Page-level text extractions:

..........

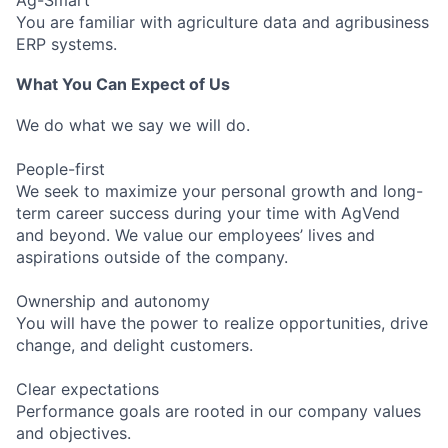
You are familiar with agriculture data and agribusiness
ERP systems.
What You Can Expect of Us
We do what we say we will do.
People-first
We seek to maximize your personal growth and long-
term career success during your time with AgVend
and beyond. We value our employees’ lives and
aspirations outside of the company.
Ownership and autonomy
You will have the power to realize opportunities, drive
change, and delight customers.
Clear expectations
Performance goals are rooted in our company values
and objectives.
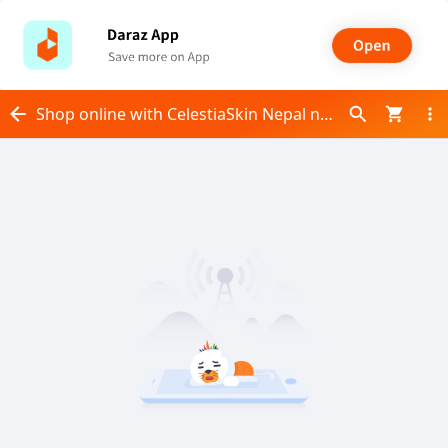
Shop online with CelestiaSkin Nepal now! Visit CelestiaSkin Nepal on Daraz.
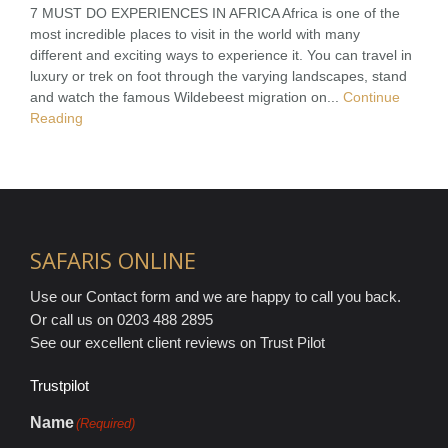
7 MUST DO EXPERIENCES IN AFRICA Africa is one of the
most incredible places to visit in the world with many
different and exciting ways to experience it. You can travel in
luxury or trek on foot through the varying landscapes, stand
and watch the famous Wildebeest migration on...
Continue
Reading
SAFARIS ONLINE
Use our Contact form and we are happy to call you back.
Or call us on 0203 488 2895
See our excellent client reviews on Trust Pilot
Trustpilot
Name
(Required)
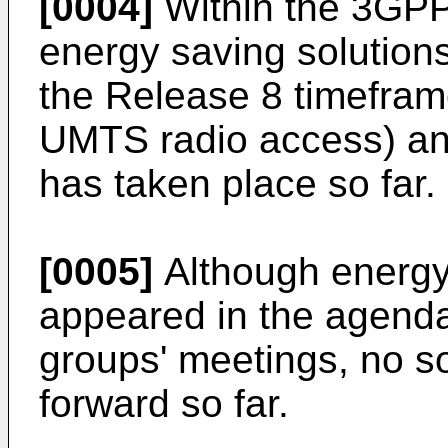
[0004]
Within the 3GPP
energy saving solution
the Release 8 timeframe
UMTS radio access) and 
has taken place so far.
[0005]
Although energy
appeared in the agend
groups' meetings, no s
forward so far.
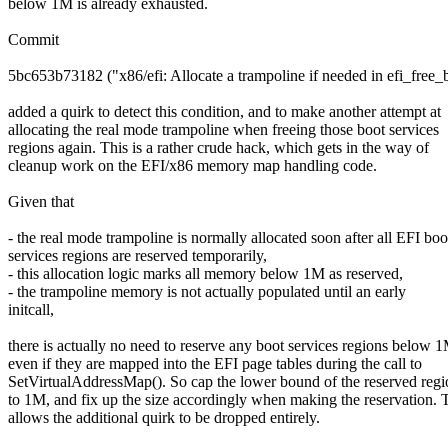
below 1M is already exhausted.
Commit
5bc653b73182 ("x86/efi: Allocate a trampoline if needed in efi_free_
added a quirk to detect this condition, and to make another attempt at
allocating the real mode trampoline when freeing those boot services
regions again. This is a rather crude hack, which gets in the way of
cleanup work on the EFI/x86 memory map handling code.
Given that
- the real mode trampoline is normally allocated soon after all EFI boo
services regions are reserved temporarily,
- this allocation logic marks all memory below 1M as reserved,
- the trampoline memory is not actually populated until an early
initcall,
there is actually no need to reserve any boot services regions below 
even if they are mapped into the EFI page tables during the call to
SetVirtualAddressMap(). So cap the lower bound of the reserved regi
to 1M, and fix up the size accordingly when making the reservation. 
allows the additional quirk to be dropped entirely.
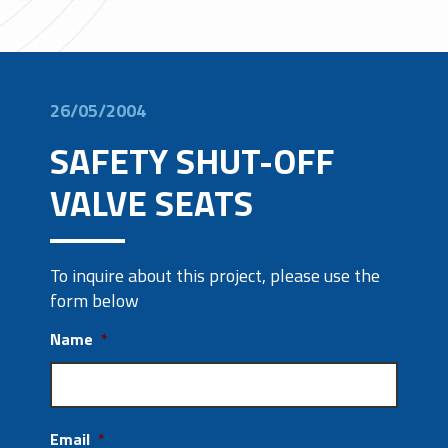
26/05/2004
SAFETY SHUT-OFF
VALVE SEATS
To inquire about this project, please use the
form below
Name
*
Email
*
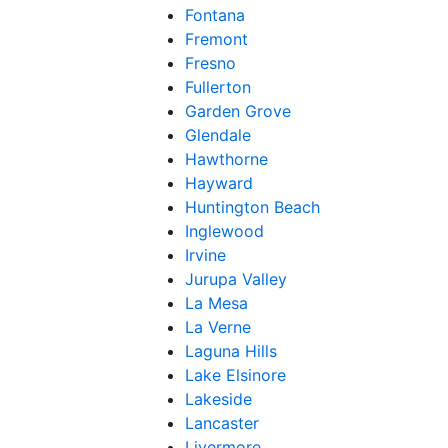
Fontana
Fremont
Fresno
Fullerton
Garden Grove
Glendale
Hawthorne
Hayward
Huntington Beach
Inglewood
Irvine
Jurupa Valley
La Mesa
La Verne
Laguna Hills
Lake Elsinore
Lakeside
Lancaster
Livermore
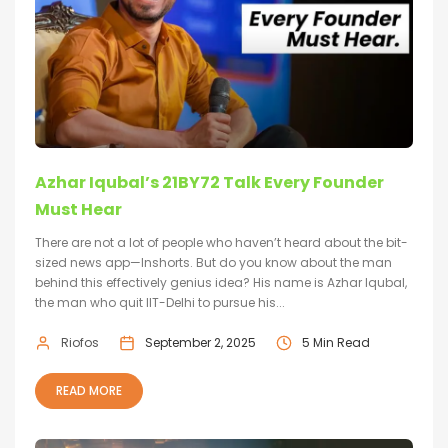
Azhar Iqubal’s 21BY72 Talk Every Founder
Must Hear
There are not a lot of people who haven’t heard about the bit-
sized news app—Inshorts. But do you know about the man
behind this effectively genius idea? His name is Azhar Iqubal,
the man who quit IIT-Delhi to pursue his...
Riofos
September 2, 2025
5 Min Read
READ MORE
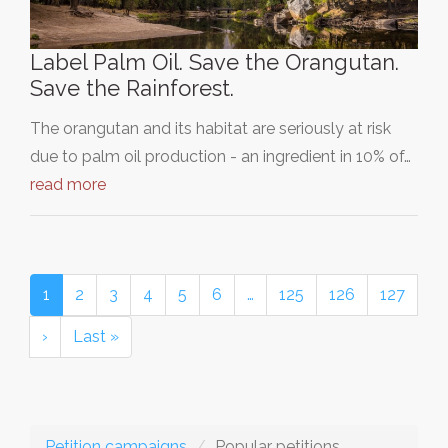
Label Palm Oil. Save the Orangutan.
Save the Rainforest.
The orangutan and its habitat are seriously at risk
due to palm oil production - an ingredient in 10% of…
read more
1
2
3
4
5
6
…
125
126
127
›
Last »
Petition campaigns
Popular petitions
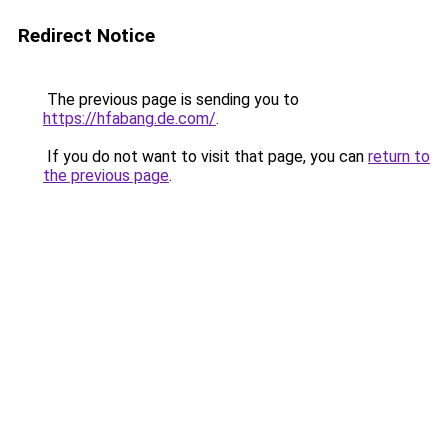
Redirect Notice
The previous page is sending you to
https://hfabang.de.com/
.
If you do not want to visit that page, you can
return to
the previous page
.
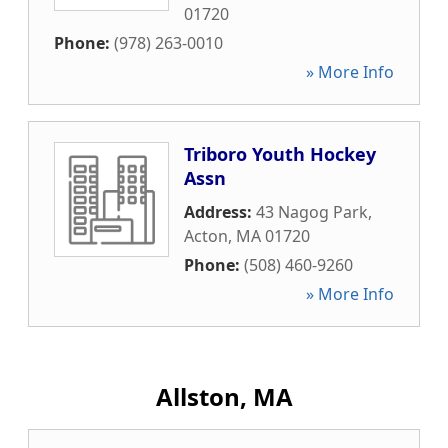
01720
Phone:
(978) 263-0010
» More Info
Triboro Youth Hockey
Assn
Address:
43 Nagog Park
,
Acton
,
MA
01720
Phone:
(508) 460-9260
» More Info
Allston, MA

..........

WORK TASK: Pick out every line above that contains the word "about" and copy it.

WRITTEN SOLUTION:
To inquire about this project, please use the
There are not a lot of people who haven’t heard about the bit-
sized news app—Inshorts. But do you know about the man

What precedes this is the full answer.